SARASOTA, Fla., August 27, 2012—The Parkinson Research Foundation has announced the arrival of Dr. Juan Sanchez-Ramos, M.D., Ph.D. who will begin seeing patients in September at Parkinson Place, a facility that will focus on the improvement of the lives of persons living with Parkinson’s disease.
Dr. Sanchez-Ramos, a professor of Neurology at the University of South Florida in Tampa, Fl., will be the first fellowship-trained Movement Disorders specialist in Sarasota.
“Fellowship training in Movement Disorders provides a distinct advantage in the diagnosis and management of Parkinson’s disease,” said Lawrence Hoffheimer, Chairman and Founder of the Parkinson Research Foundation. “One needs only to review what a fellowship training program entails and how it prepares young neurologists for managing complex movement disorders commonly seen during the course of Parkinson’s disease,” said Hoffheimer.

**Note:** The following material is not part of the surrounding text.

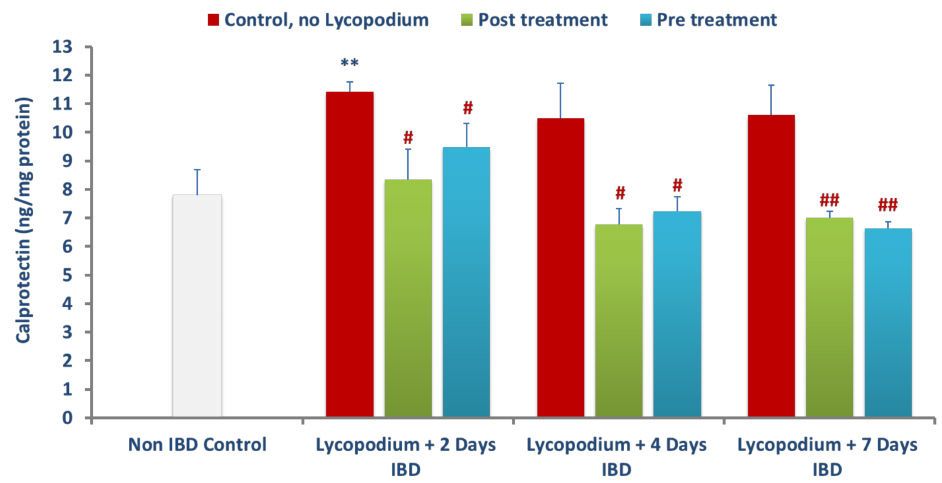
Figure 6. Effect of lycopodium on calprotectin levels in acetic acid-induced IBD in rats. Results are mean ± SEM. ** p < 0.01 vs. non IBD control group; # p < 0.05, ## p < 0.01, vs. relative IBD control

A Fellowship-trained Movement Disorders expert has undergone rigorous training after completing a Neurology residency program. The fellowship is typically two years in duration, with continuation in the second year dependent on the fellow’s performance. Fellows in Movement Disorders work directly with a clinical attending neurologist with expertise in Movement Disorders during their first year, no less than three half days per week, in order to master the skills of evaluating the full range of movement disorder patients. In some programs, the fellows are encouraged to participate in basic laboratory research several days a week — as Dr. Sanchez-Ramos has done — in preparation for a translational research program where basic research is applied to experimental therapeutics. Alternatively, fellows take courses in epidemiology and statistics, clinical trial design, Botox injection for dystonia and programming deep brain stimulators.
The overall goal of a movement disorder fellowship is to develop the next generation of experts in the diagnosis, management and experimental therapeutics of the entire spectrum of movement disorders. Parkinson’s disease and essential tremor are the most common of movement disorders, but dystonia, tics and myoclonus are also managed by movement disorders experts. Individuals who complete Fellowship training in movement disorders are also well prepared to assume leadership roles in academic Neurology.